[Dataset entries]
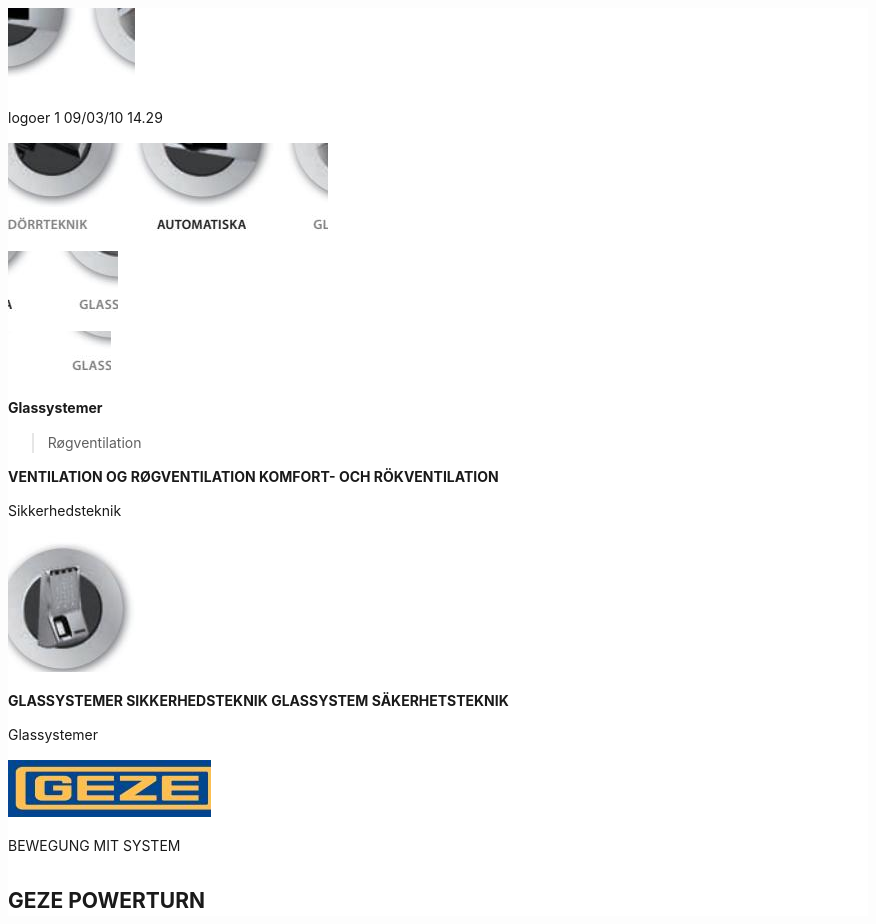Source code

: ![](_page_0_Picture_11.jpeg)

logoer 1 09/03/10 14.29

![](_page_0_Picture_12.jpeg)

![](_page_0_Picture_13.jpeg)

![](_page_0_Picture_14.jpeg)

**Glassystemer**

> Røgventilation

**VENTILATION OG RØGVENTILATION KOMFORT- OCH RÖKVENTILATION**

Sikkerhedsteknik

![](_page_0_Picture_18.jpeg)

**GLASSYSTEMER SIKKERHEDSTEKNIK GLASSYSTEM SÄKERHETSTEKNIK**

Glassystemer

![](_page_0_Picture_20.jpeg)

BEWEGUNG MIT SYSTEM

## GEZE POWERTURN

* * *

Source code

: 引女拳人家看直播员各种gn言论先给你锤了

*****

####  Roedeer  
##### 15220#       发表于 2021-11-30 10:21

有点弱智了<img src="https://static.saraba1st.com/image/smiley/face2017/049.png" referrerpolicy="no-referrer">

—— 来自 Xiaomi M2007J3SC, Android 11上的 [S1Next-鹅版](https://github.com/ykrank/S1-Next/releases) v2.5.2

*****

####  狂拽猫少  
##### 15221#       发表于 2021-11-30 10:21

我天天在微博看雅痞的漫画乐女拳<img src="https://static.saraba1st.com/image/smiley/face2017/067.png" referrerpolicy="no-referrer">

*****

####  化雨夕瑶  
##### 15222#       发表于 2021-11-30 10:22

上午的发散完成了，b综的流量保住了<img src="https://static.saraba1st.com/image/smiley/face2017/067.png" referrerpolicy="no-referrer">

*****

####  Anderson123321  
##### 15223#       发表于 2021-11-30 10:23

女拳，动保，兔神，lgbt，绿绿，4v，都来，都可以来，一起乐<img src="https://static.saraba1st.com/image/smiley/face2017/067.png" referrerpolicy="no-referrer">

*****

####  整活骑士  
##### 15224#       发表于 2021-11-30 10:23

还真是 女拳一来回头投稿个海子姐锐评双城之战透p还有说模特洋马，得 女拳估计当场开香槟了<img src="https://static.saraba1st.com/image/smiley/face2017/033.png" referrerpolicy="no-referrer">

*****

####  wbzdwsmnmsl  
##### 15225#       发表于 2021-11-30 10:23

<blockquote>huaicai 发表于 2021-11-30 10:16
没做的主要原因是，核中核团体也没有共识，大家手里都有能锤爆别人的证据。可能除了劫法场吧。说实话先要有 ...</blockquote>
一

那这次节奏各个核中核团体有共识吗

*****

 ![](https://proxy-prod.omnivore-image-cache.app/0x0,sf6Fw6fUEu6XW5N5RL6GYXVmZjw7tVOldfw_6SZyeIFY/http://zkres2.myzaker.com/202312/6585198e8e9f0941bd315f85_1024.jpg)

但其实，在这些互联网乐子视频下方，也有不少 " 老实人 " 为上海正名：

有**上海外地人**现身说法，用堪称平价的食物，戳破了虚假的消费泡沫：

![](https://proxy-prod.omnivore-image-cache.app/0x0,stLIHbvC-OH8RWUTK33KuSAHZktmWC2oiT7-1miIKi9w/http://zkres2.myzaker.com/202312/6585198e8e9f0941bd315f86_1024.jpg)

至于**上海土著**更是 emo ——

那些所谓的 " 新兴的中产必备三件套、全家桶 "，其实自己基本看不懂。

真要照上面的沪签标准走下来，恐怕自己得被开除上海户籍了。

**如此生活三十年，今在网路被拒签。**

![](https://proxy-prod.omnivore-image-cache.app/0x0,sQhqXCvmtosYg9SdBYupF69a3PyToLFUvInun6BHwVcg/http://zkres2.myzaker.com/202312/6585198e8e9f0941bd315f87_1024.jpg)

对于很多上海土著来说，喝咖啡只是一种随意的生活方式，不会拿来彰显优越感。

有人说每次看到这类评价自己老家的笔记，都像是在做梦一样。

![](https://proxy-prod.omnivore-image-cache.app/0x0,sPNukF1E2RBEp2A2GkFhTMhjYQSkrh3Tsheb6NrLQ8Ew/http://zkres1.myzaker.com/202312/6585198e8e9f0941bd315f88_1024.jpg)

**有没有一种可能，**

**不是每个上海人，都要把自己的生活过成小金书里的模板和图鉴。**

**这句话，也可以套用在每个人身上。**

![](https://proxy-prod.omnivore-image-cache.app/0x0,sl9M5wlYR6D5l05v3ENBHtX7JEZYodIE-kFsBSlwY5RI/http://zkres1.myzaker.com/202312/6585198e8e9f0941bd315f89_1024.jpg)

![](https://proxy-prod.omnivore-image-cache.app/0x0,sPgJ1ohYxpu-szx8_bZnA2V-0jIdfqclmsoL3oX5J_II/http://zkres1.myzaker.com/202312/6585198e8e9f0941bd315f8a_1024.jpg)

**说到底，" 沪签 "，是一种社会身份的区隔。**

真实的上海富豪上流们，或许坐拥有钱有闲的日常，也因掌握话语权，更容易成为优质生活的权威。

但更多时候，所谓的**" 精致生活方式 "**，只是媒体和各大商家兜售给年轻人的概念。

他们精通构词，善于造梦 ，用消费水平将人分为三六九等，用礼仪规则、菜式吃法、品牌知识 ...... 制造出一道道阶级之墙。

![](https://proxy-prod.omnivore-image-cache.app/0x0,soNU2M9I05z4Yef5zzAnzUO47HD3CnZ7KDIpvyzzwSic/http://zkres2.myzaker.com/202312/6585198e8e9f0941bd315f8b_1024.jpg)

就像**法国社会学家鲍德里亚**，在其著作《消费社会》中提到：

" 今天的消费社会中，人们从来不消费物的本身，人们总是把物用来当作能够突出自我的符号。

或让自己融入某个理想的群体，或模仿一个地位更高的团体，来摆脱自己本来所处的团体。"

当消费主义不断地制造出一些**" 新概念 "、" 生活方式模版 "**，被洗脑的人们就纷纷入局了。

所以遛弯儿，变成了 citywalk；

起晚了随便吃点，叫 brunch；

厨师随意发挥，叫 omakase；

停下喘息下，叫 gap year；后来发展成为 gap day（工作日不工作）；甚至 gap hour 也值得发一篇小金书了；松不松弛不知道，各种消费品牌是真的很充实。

---

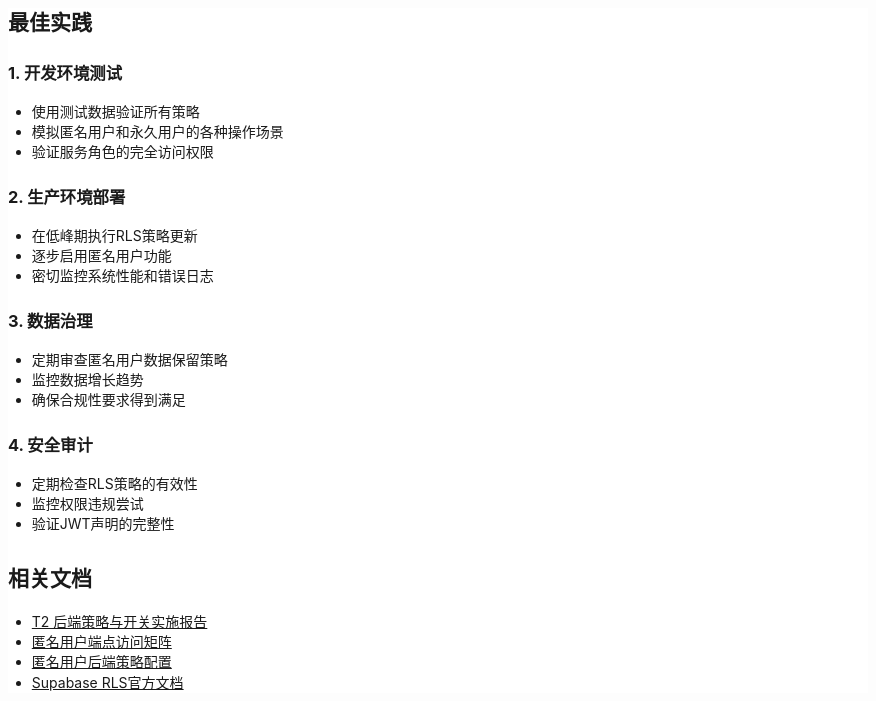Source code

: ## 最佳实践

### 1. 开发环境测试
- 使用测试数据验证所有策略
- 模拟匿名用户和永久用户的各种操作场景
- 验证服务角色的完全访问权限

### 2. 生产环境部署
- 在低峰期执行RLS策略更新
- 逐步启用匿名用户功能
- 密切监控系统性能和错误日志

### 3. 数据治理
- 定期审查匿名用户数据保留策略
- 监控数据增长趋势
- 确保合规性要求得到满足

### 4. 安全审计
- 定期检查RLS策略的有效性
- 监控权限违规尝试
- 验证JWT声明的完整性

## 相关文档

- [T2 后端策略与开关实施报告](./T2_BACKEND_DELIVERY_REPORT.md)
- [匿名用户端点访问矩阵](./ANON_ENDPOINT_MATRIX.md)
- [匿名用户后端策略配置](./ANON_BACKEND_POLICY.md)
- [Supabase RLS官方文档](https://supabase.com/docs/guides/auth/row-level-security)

- _Exercise_: Extract from the records above the lines from the one containing "或让自己融入某个理想的群体，" to the one containing "停下喘息下，叫 gap year；后来发展成为", both lines included, exactly as they appear and with nothing else.

- _Result_:
或让自己融入某个理想的群体，或模仿一个地位更高的团体，来摆脱自己本来所处的团体。"

当消费主义不断地制造出一些**" 新概念 "、" 生活方式模版 "**，被洗脑的人们就纷纷入局了。

所以遛弯儿，变成了 citywalk；

起晚了随便吃点，叫 brunch；

厨师随意发挥，叫 omakase；

停下喘息下，叫 gap year；后来发展成为 gap day（工作日不工作）；甚至 gap hour 也值得发一篇小金书了；松不松弛不知道，各种消费品牌是真的很充实。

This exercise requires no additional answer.